In the autumn of 1467, there were rumours that Warwick was now sympathetic to the Lancastrian cause, the king however accepted his denial in writing. In July the same year, it was revealed that Warwick’s deputy in Calais, John, Lord Wenlock, was involved in a Lancastrian conspiracy, and early in 1469 another plot was uncovered, involving John de Vere, Earl of Oxford. It was becoming clear that the discontent with Edward’s reign was widespread, a fact that Warwick decided to exploit.
Warwick now orchestrated a rebellion in Yorkshire while he was away, led by a “Robin of Redesdale”. Warwick’s plan involved winning over Edward’s brother George, possibly with the prospect of installing him on the throne. The nineteen-year-old had shown himself to share many of the abilities of his older brother, but was also jealous and overambitious. In July the two sailed over to Calais where George was married to Isabel. From there they returned to England, where they gathered the men of Kent to join the rebellion in the north. Meanwhile, the king’s forces were defeated at Edgecote, William Herbert, Earl of Pembroke, was killed in the fighting and Humphrey Stafford, Earl of Devon, was caught in flight and lynched by a mob. Later, Earl Rivers and his son John were also apprehended and murdered. With his army defeated, the king was arrested and imprisoned. In the long run, however, it proved impossible to rule without the king, and continuing disorder forced Warwick to release Edward in September 1469.
A reconciliation was achieved between Warwick and the king for some months, but the restoration of Henry Percy to the earldom of Northumberland prevented any chance this would continue (there was a long standing feud between the Percy’s and Neville’s). A trap was set for the king when disturbances in Lincolnshire led him north. Edward discovered the plot when Lord Welles, was routed at Losecote Field, and gave away the plan. Warwick soon gave up, and fled the country with Clarence. Denied access to Calais, they sought refuge with King Louis XI of France. Louis arranged a reconciliation between Warwick and Margaret of Anjou (Henry VI’s wife), and as part of the agreement, Margaret and Henry’s son, Edward, Prince of Wales, would marry Warwick’s daughter Anne. The objective of the alliance was to restore Henry VI to the throne.

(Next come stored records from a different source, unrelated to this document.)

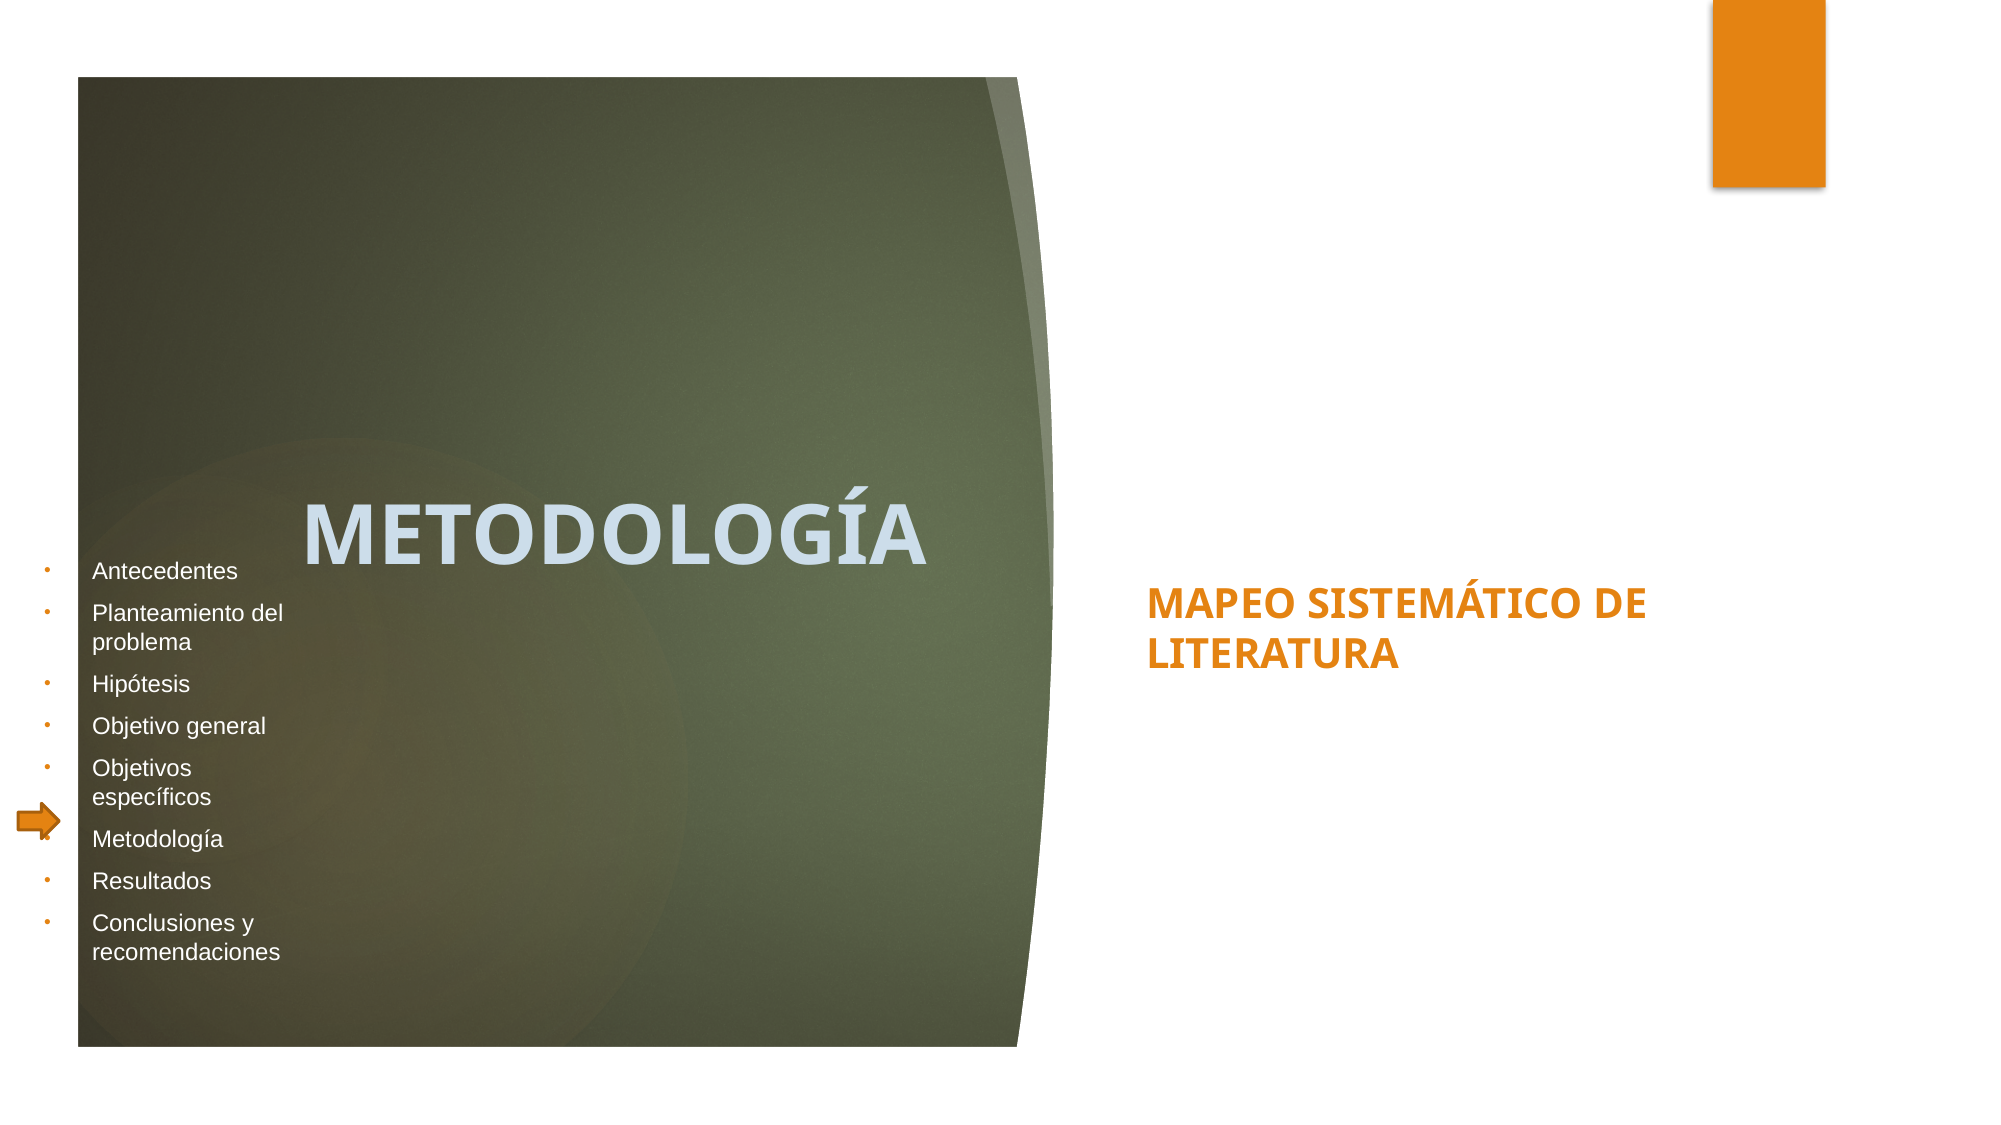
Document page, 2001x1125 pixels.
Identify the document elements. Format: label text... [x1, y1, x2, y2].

title METODOLOGÍA [285, 343, 999, 719]
text_box [16, 801, 61, 841]
text_box Antecedentes Planteamiento del problema Hipótesis Objetivo general Objetivos específicos Metodología Resultados Conclusiones y recomendaciones [29, 546, 327, 974]
list Mapeo Sistemático de literatura [1131, 439, 1748, 814]
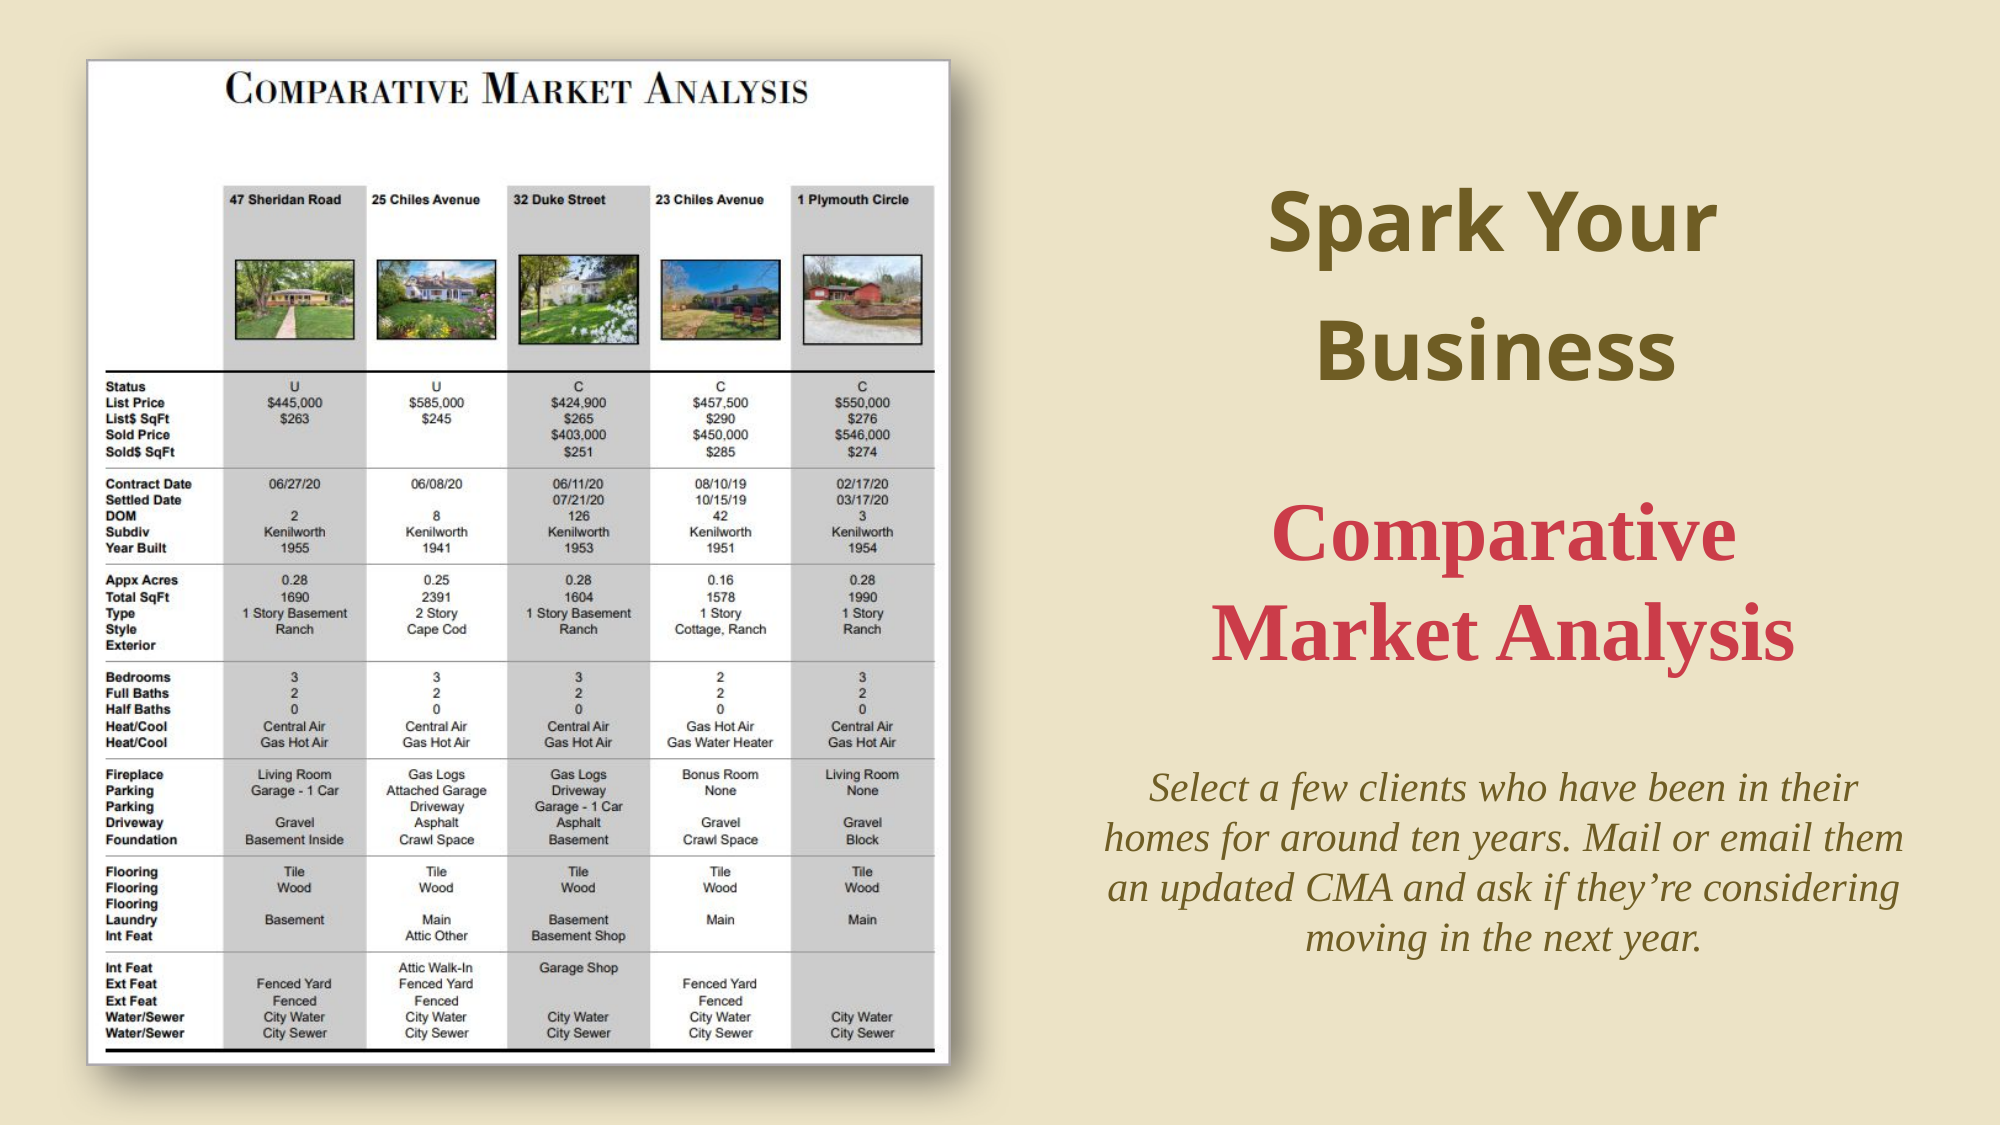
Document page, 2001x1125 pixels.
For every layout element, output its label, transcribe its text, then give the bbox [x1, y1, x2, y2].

text_box Select a few clients who have been in their homes for around ten years. Mail or email them an updated CMA and ask if they’re considering moving in the next year. [1081, 751, 1927, 967]
picture [86, 59, 951, 1066]
text_box Spark Your Business [1008, 160, 2000, 409]
text_box Comparative Market Analysis [1150, 469, 1858, 685]
text_box [0, 0, 2000, 1125]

Again Warwick staged an uprising in the north, and with the king away, he and Clarence landed at Dartmouth and Plymouth on 13 September 1470. Among the many who flocked to Warwick’s side was his brother Montagu, who had not taken part in the last rebellion, but was disappointed when his loyalty to the king had not been rewarded with the restoration of his earldom. This time the trap set up for the king worked; as Edward hurried south, Montagu’s forces approached from the north, and the king found himself surrounded. On 2 October he fled to the Netherlands. King Henry was now restored, with Warwick acting as the true ruler in his capacity as lieutenant. At a parliament in November, Edward was attainted of his lands and titles, and Clarence was awarded the Duchy of York.